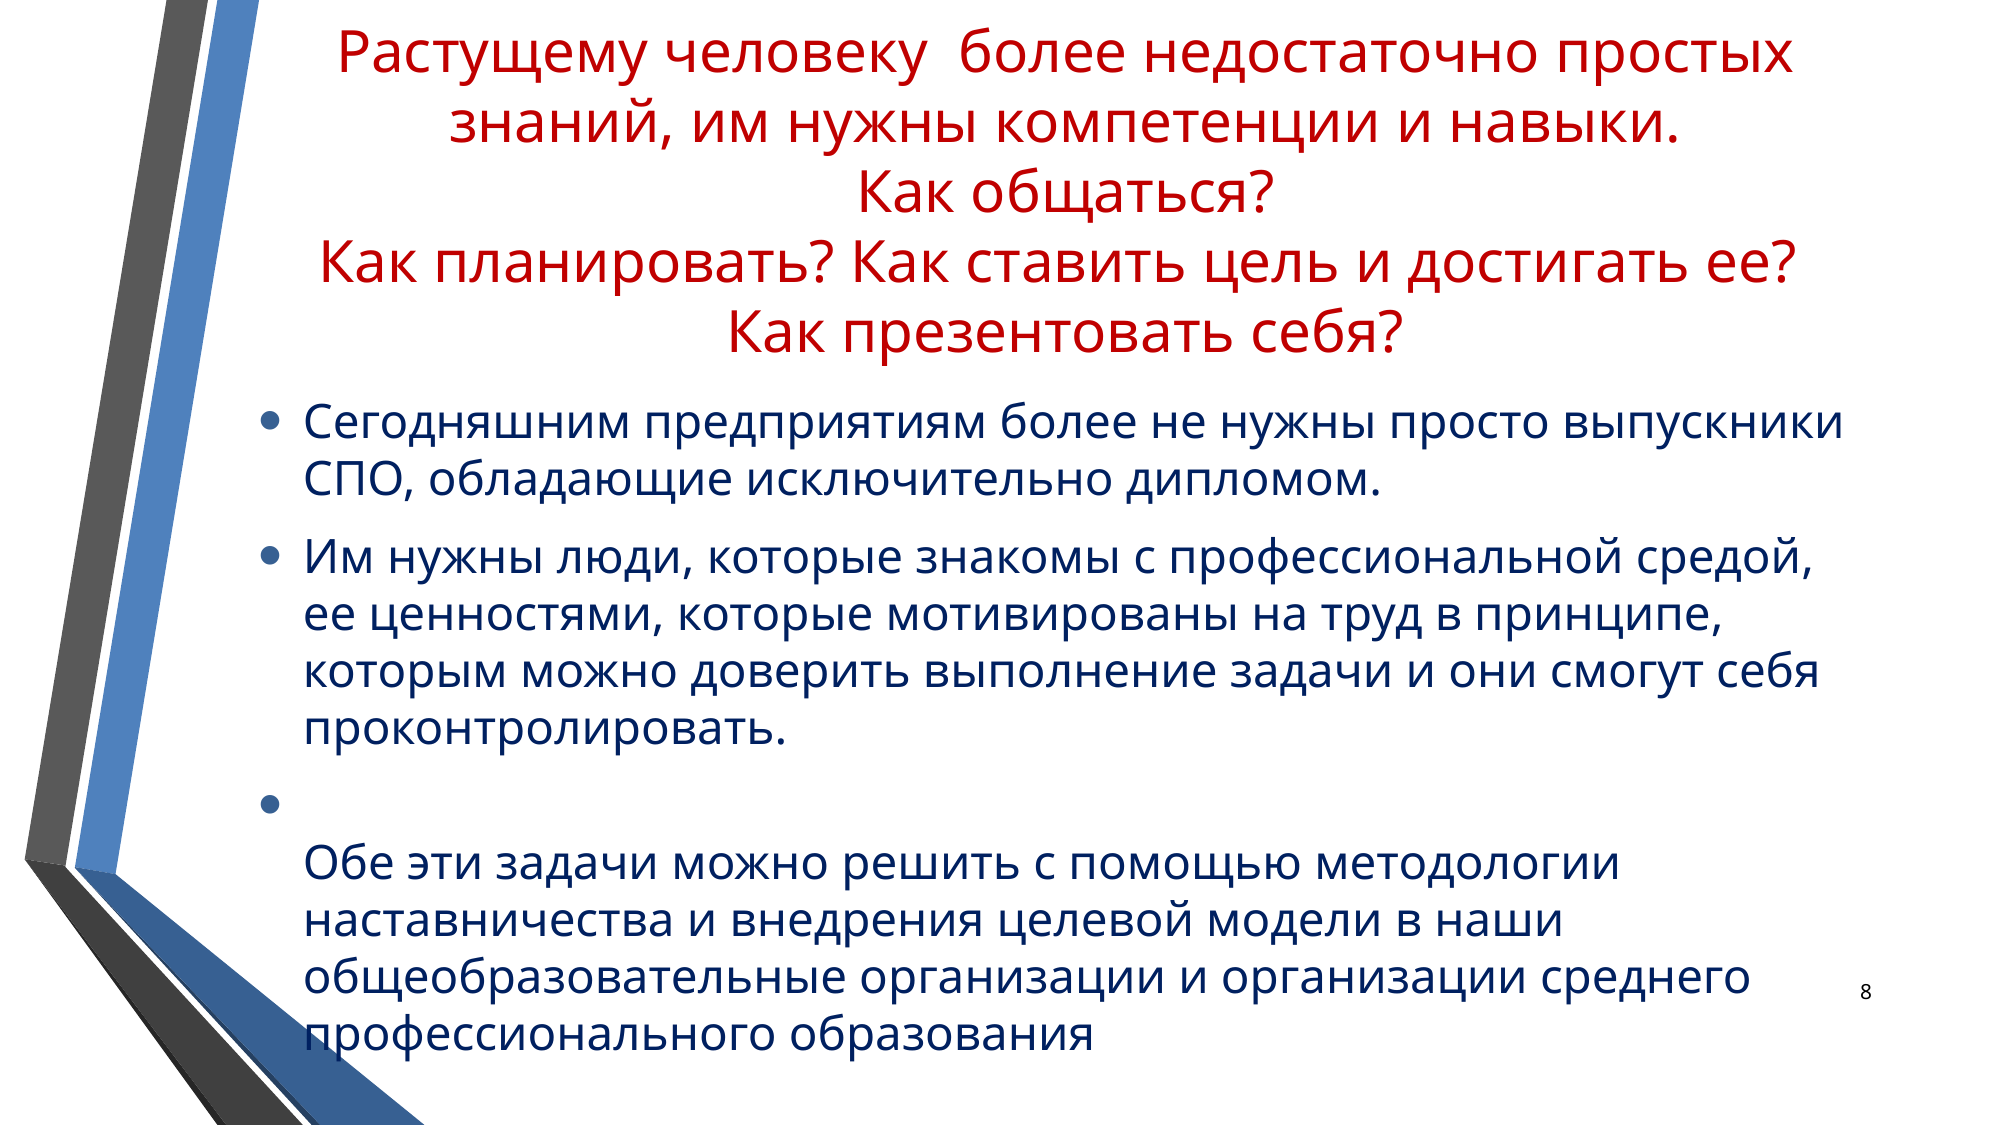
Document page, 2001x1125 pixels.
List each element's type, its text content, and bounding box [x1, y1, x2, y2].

+ + + + + + +

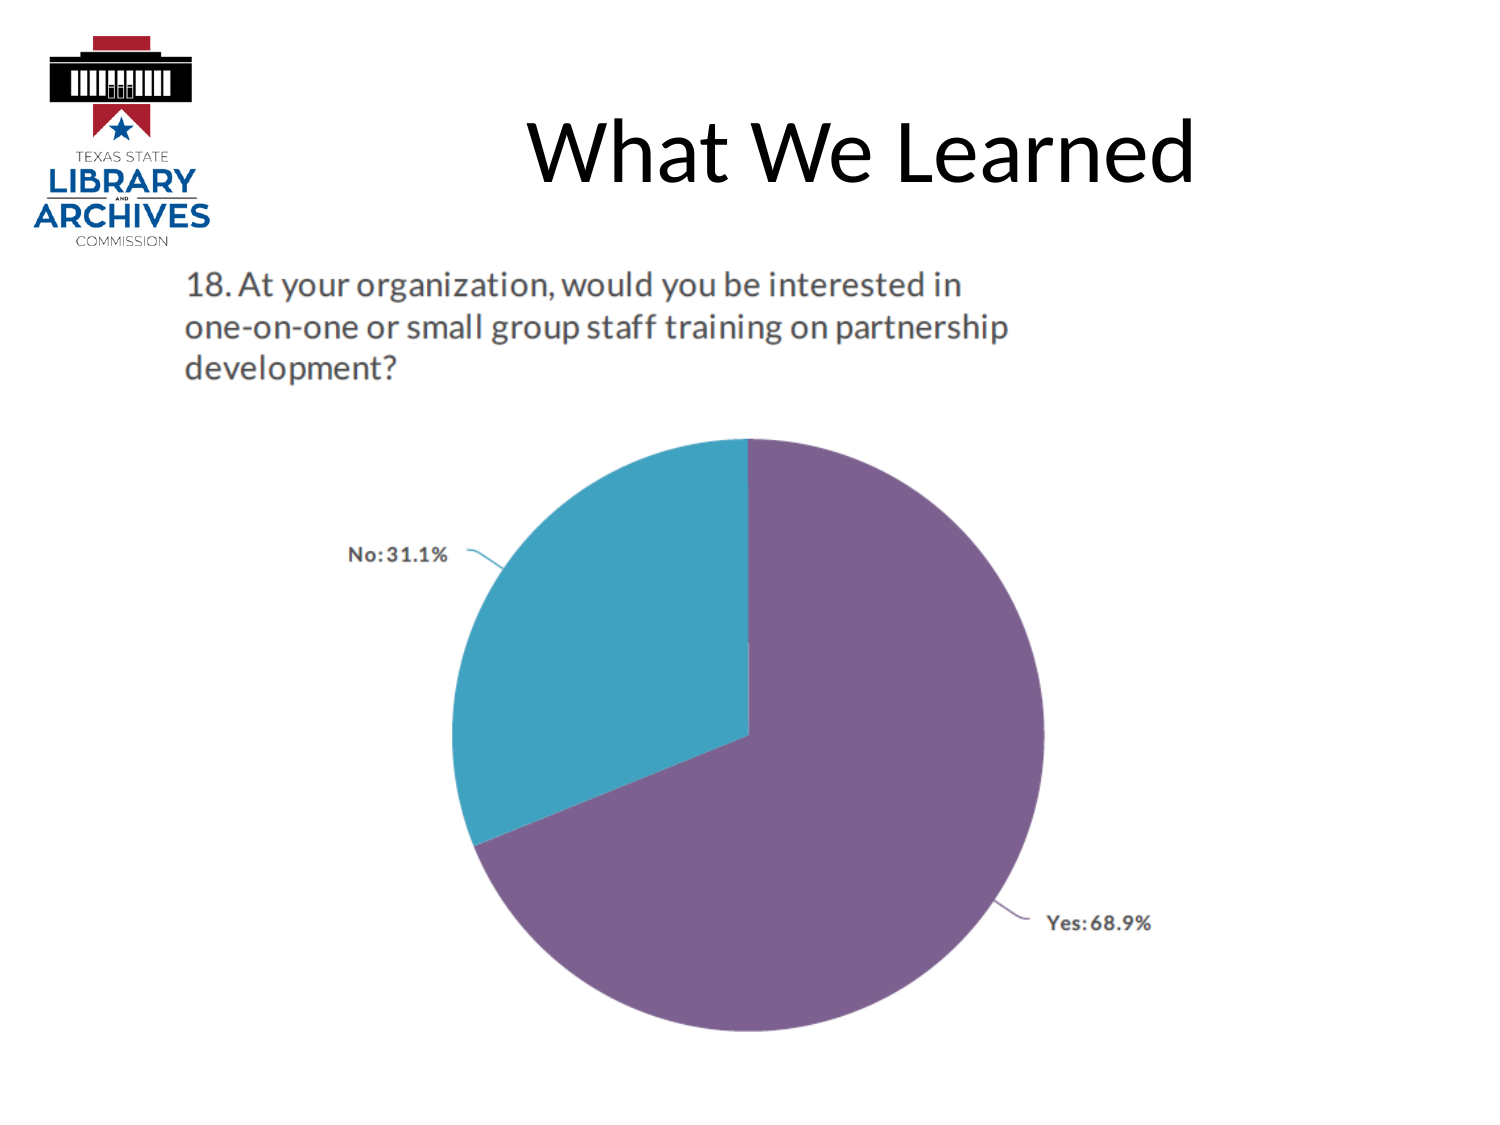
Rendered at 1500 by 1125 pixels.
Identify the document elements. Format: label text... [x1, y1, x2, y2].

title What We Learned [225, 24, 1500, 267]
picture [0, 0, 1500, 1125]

+ + + + + + +

### WHAT IS NEEDED
In the entries above, please find the line with "Document page, 2001x1125 pixels." and the line with "List each element's", then write out exactly those two lines and every line between them, and nothing more.

### RESPONSE BELOW
Document page, 2001x1125 pixels.
List each element's type, its text content, and bounding box [x1, y1, x2, y2].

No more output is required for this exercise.